** Opening Records to process block **

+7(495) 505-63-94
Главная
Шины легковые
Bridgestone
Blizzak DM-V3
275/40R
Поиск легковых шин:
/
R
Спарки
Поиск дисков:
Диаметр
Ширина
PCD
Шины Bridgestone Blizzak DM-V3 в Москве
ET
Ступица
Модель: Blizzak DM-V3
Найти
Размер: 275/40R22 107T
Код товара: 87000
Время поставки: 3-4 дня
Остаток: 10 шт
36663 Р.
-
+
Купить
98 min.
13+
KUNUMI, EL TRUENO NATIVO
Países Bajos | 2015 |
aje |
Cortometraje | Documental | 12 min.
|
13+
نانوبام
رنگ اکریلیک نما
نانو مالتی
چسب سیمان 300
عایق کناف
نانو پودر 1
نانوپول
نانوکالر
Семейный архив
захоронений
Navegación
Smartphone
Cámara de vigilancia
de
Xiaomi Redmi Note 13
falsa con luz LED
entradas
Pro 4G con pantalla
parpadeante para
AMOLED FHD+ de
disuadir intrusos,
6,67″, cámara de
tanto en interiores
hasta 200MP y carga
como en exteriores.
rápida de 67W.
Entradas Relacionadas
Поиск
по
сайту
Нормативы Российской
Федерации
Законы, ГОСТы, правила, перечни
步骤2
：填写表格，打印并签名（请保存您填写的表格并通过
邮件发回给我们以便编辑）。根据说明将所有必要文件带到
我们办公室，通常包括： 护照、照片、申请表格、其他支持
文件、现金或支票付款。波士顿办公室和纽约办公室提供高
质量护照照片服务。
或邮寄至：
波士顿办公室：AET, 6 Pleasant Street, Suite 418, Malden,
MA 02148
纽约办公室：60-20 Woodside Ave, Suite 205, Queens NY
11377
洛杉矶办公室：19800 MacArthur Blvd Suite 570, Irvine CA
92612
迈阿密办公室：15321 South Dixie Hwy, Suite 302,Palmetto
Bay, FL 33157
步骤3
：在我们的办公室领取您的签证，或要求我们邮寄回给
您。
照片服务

** Closing Records to process block **

[Exercise brief] Pick out every line of the material above that contains the string "Suite", and copy each one. Case counts.

[Problem solution]
波士顿办公室：AET, 6 Pleasant Street, Suite 418, Malden,
纽约办公室：60-20 Woodside Ave, Suite 205, Queens NY
洛杉矶办公室：19800 MacArthur Blvd Suite 570, Irvine CA
迈阿密办公室：15321 South Dixie Hwy, Suite 302,Palmetto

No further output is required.